Supersetting For Strength

In today’s fast-paced world, finding time to exercise can be challenging. Traditional strength training often involves long rest periods between sets, which can significantly extend gym time. Instead of sitting around between sets, try supersetting for strength. Supersetting for strength allows you to maximize your efficiency by pairing exercises that complement each other. This supersetting approach allows one muscle group to recover while the other works, leading to more volume in less time. Supersetting for strength not only saves time; it improves muscular endurance, strength, and overall fitness. By selecting the right exercise pairings, you can get in and out of the gym faster while achieving impressive results.
Supersetting For Strength – 5 Different Ways
1 – Lower Body/Upper Body
Pairing lower-body and upper-body exercises allows one muscle group to recover while the other works. This keeps your heart rate up and makes your
workout more time-efficient.
Example Lower Body/Upper Body Superset:
- Squats (Lower Body)
- Overhead Shoulder Press (Upper Body)
Perform 8-12 reps of each exercise and alternate between these two movements. Completing 3 sets total.
2 – Push/Pull
Combining pushing and pulling movements ensures a balanced workout and helps prevent muscle imbalances. This approach also maximizes recovery within opposing muscle groups.
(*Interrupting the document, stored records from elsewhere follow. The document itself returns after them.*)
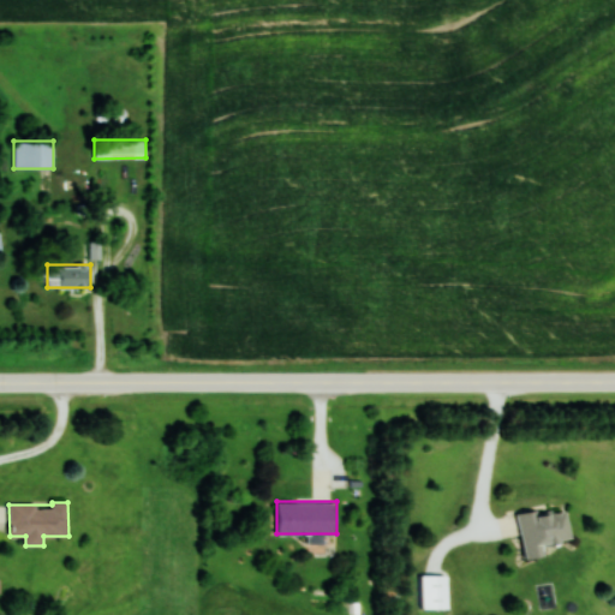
[(519,515),(527,560),(545,556),(543,545),(573,539),(567,506),(519,515)]
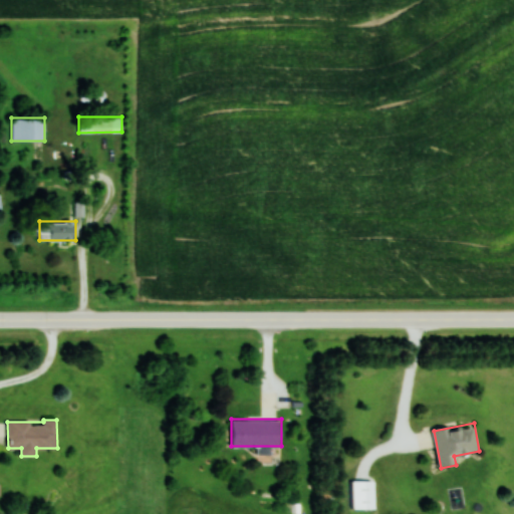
[(375,480),(352,480),(352,509),(375,509),(375,480)]
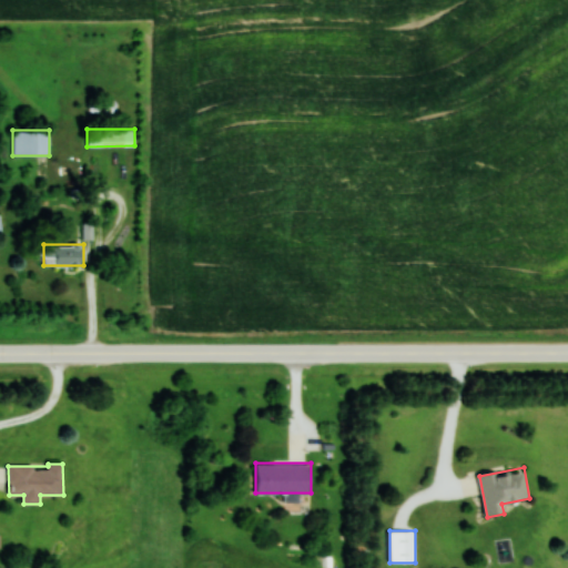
All buildings are outlined.
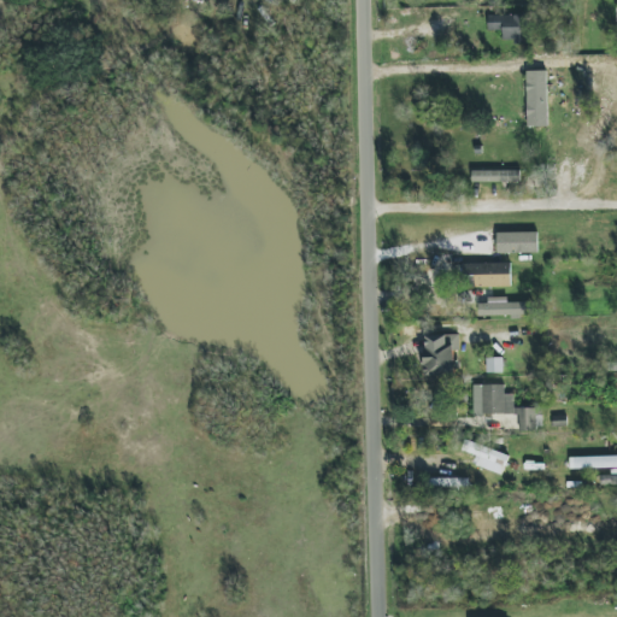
[(489,31),(503,30),(504,41),(527,40),(526,15),(488,16),(489,31)]
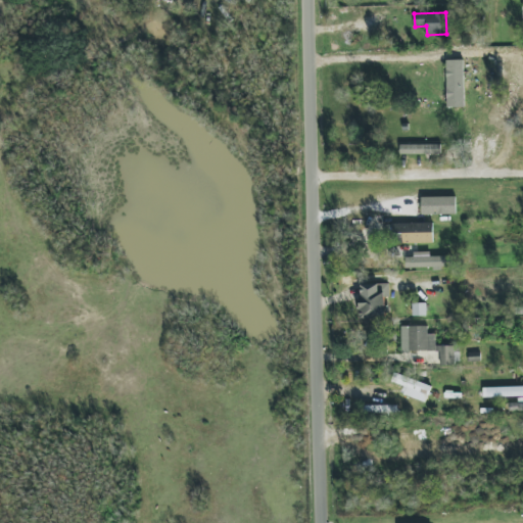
[(447,108),(465,107),(464,60),(446,60),(447,108)]
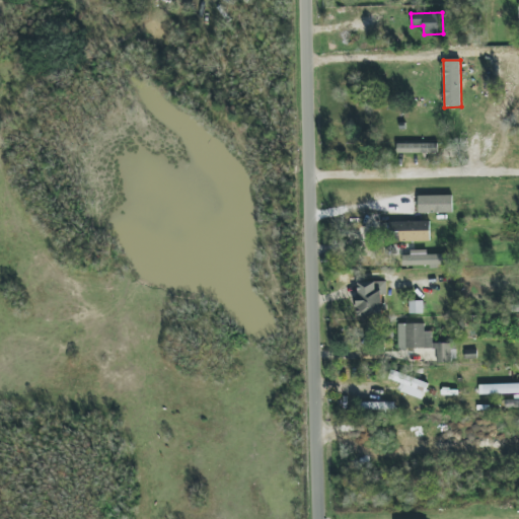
[(397,153),(438,154),(438,144),(397,143),(397,153)]
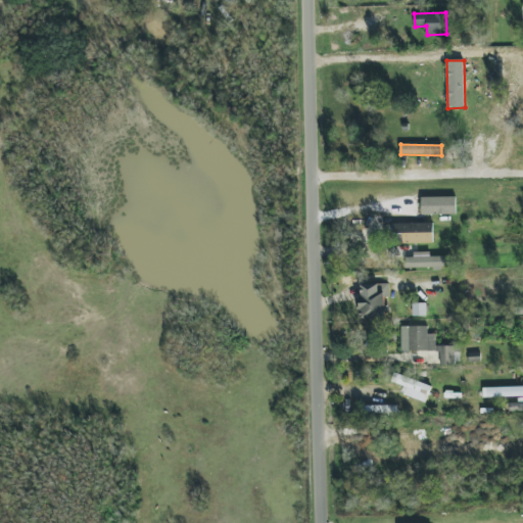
[(457,215),(457,197),(422,197),(422,216),(457,215)]
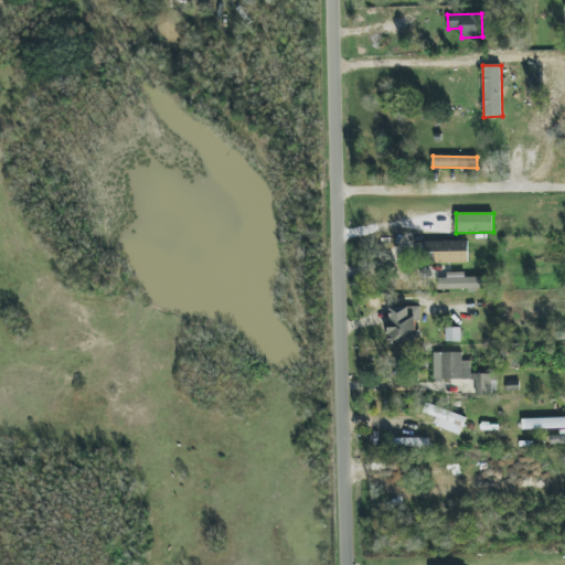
[(422,264),(469,262),(468,241),(420,242),(422,264)]
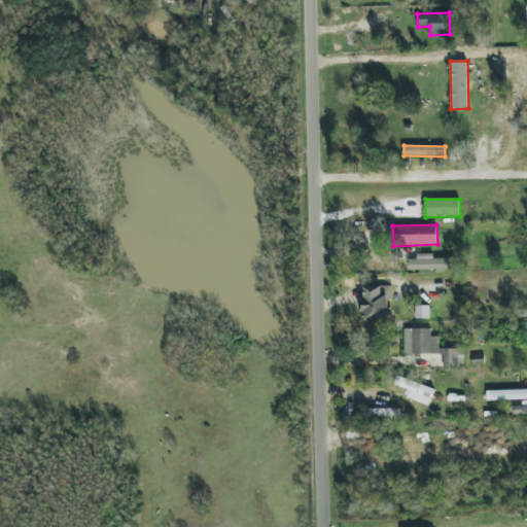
[(456,258),(433,258),(433,256),(410,256),(410,271),(456,270),(456,258)]
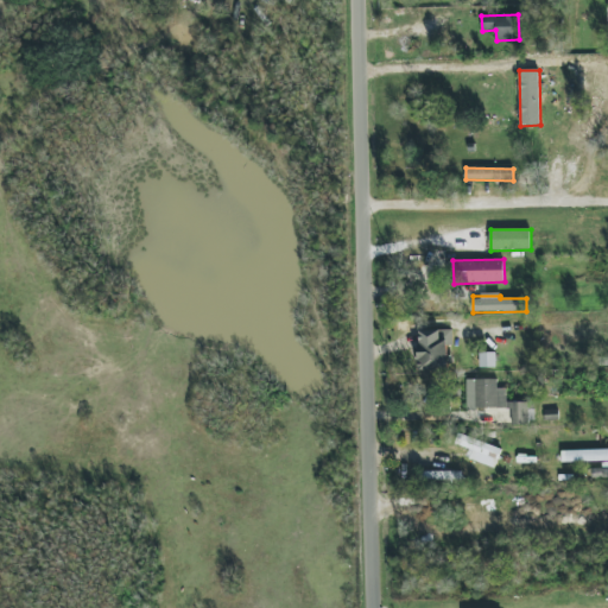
[(448,346),(454,346),(453,330),(419,331),(419,371),(449,369),(448,346)]
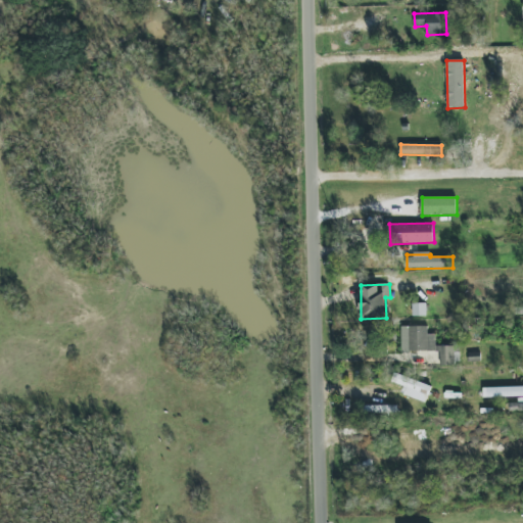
[(426,316),(426,303),(413,303),(413,317),(426,316)]
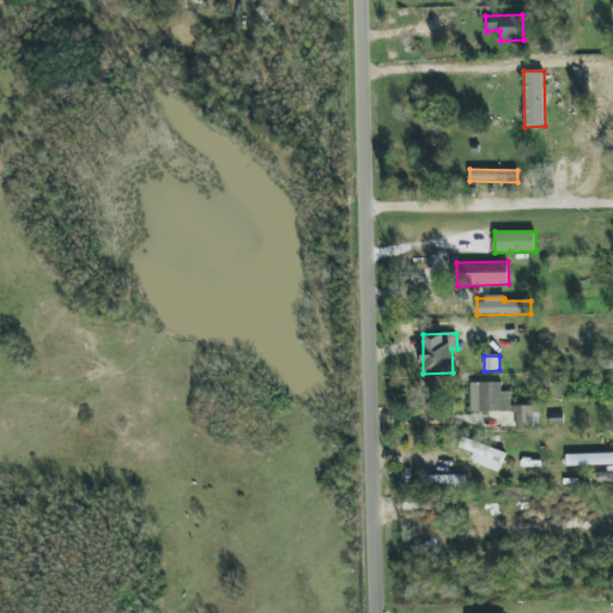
[(539,405),(510,406),(510,392),(502,392),(502,383),(471,383),(471,412),(516,412),(516,428),(539,426),(539,405)]
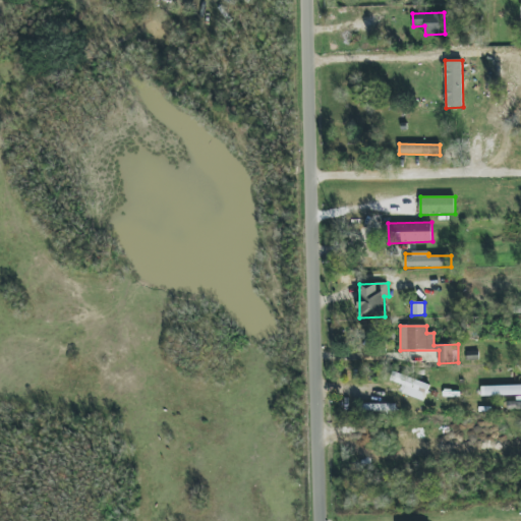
[(391,381),(402,385),(400,392),(424,401),(430,385),(394,371),(391,381)]
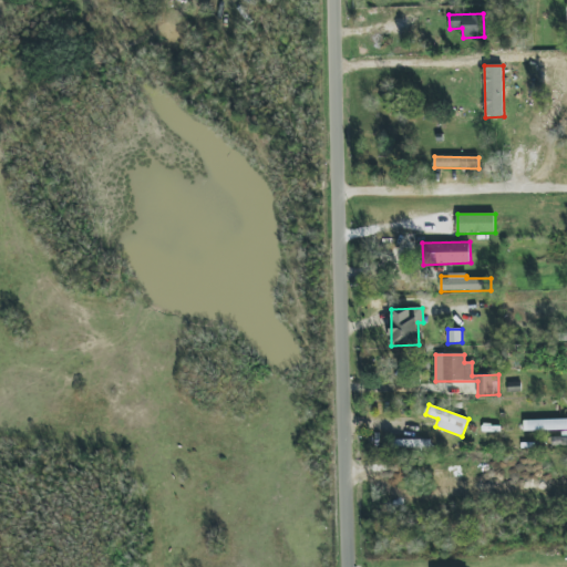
[(566,419),(524,420),(524,431),(566,430),(566,419)]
Example Push/Pull Superset:
- Bench Press (Push)
- Seated Rows (Pull)
Perform 8-12 reps of each exercise and alternate between these two movements, completing 3 sets total.
3 – Opposite Muscle Groups (Agonist/Antagonist)
Supersetting opposing muscle groups enhances muscle activation and efficiency. Working agonist and antagonist muscles back-to-back improves muscular balance and joint stability.
Example Opposite Muscle Group Superset:
- Biceps Curls (Agonist)
- Triceps Dips (Antagonist)
Perform 8-12 reps of each exercise and alternate between these two movements, completing 3 sets total.
4 – Muscle/Cardio
Adding a cardiovascular component between strength exercises keeps your heart rate elevated, increases calorie burn, and improves overall conditioning.
Example Muscle/Cardio Superset:
- Pullups (Strength)
- Jump Rope (Cardio)
Complete each exercise for 30-60 seconds and perform 3 sets total.
5 – Full Body Muscle/Core
Including core exercises in your supersets helps improve stability and functional strength, ensuring a well-rounded workout.
Example Full Body Muscle/Core Superset:
- Kettlebell Swings (Full Body)
- Plank Hold (Core)
Complete each exercise for 30-60 seconds and perform 3 sets total.
Supersetting for strength is a game-changer for those looking to optimize their time in the gym. By being strategic in your exercise sequencing, you can build strength, improve muscle definition, and enhance your overall fitness—all while cutting down on unnecessary rest time. Whether you’re short on time or want to add intensity to your workouts, supersets provide a practical and effective way to achieve your fitness goals. Try incorporating these techniques into your next workout and experience the benefits firsthand!